TASK TO CARRY OUT:
Which lines in the data below contain the word "kind"? Copy each of them.

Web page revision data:
------------------------

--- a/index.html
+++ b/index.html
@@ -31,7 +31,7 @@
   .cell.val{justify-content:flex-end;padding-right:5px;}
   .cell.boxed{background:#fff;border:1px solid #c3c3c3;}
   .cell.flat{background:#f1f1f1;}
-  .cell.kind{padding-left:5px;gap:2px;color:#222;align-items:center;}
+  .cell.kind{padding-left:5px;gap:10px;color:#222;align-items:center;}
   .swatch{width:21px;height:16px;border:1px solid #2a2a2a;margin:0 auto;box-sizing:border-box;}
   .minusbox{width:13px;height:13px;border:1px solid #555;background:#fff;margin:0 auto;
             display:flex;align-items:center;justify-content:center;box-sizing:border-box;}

------------------------

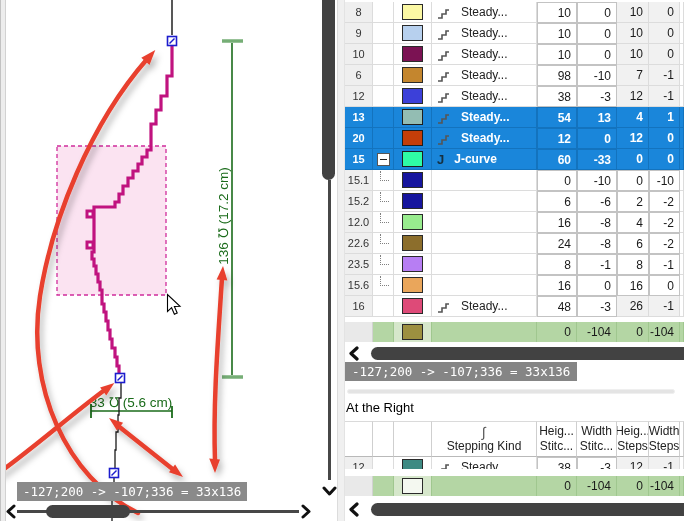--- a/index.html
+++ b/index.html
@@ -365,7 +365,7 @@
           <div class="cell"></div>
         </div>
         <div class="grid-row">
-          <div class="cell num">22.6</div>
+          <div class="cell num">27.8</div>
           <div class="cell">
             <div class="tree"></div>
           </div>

------------------------

FINISHED TASK:
-  .cell.kind{padding-left:5px;gap:2px;color:#222;align-items:center;}
+  .cell.kind{padding-left:5px;gap:10px;color:#222;align-items:center;}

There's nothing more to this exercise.